As HP begins to build their cloud-based outsourcing service, the question is raised, "Is the next step to buy Alcatel-Lucent?" Rob Enderle takes a look at that question and forms his hypothesis.
HP is one of several firms aggressively doing acquisitions. Its latest, EDS, takes it one big step closer to being able to build a cloud-based IT outsourcing business, likely catching most of its competitors by surprise and effectively cornering this market.
Another high-profile HP effort is Halo, which just got an award for environmental responsibility. Given the American Airlines announcement indicating a massive reduction in travel capacity, telepresence systems like Halo have never been more timely. But Halo is a telecommunications product, and HP is not a telecommunications company.
In telecommunications, Cisco, which has a a nicely-branded competitive offering, is better positioned. So, if HP is serious about Halo, and it is, will it buy Alcatel-Lucent (or another telecommunications company) and formally enter this market?
Maybe, but it likely depends on what direction the PBX market will go and whether HP is capable of driving the market in a different direction.
VoIP Killed the PBX
The traditional PBX is dead, having been killed off by VoIP. Products still exist in the market, but like any dinosaur when fatally wounded it takes a while for the beast to die out. And PBXs have a service life measured, like mainframes, in decades.

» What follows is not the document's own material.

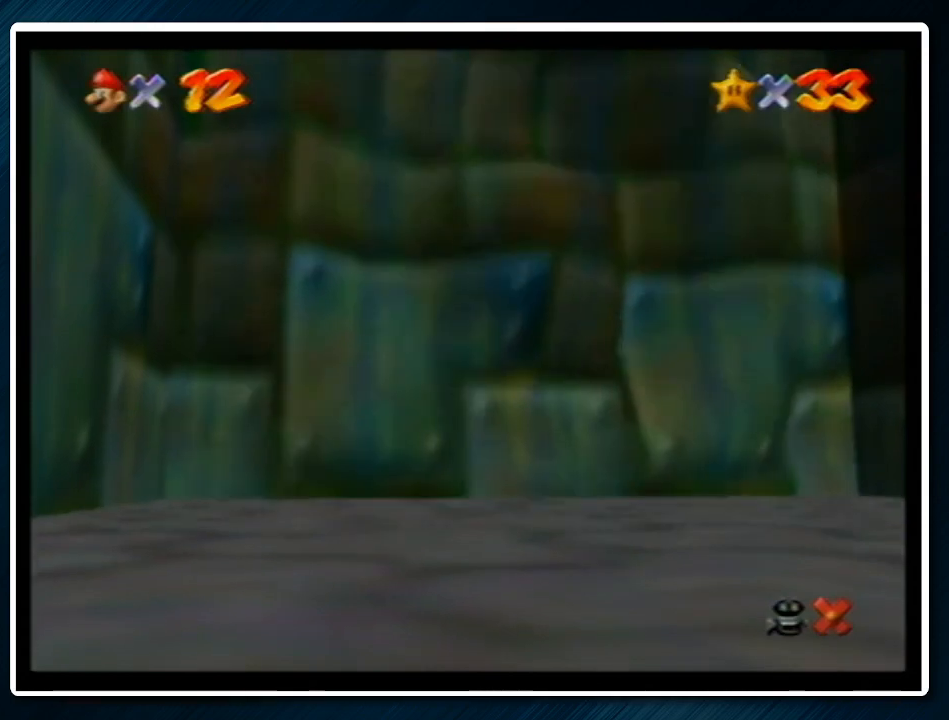
{"buttons": [], "left_stick": "center", "events": []}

VoIP is viable and Cisco has been riding this horse successfully; arguably, it is currently the most financially successful company providing a PBX-like solution. This means we are likely at the front end still of what will be a massive change-out across the industry of aging telecommunications offerings. It would be natural to replace a large number of conference room voice-only solutions with telepresence products to gain both significant cost and collaboration advantages and to make sure the two systems can work together.
This suggests Cisco would exit this process with a massive installed base advantage that would be difficult to counter by any company that could not provide a similarly integrated and bundled solution. I should also mention that this should provide additional fuel to what is already a significant network technology upgrade wave.
Alternative Path: Cell Phones?
A large number of companies currently pay for two redundant phone services for their employees: the desk phone and the cell phone. Eliminating one or the other, or at least integrating the two, to reduce redundant connection charges would seem to provide a significant advantage. HP does have a cell phone business and a robust set of phone management tools, but it doesn’t extend to call routing. There is no evidence of being able to create a virtual PBX yet, but that might be an interesting alternative path and one that would have significant cost advantages. Cell phones are vastly more convenient and can be much more effective as communications tools.
Add in technologies like WiMax - which coupled with VoIP could create an opportunity to vastly reduce related charges - and there is the potential for an innovative, disruptive solution that steps outside where current PBX companies and Cisco are positioned.
The Thin Client Angle
Now let’s rethink this a bit. If we look at the future of the smartphone and realize that it will never have the processing power to truly embrace client-side computing, we might suggest another path still, that of a thin client. If we remote the processing, we can provide desktop-class performance on a device that potentially fits in a cell phone performance envelope. It could do both tasks connected to a back-end set of services that would emulate a PBX for inbound calls and outbound call routing.
If we look to HP’s cloud strategy, this solution could, with the exception of the telecommunications technology it would have to acquire, link together a number of strategic HP resources, from wireless thin clients and smartphones to servers and PC blades. This would create the potential for a super cloud-based communications service (which could include e-mail). Once created, it should provide massive economic benefits and give HP a technology lead, assuming it can complete it, that would be difficult for even Cisco or IBM to match.
Will HP Buy Alcatel-Lucent?
Possibly, if HP were Oracle, but HP is much more cautious in its strategy, and this would be a big acquisition. But HP is already buying into the telecommunications market with Halo, and convergence between telecommunications and computing remains inevitable. I think, however, much like it was with the gaming PC segment, someone else will need to make this move first before HP is prompted to follow the same path. There is simply too much risk in being the first mover, and the AT&T/NCR and IBM/ROLM lessons are still too recent.
But I think this is an area worth watching because, at some point, one of the major players will once again move to combine telecommunications and computing. With gas prices skyrocketing, telepresence could be the trigger to making this happen.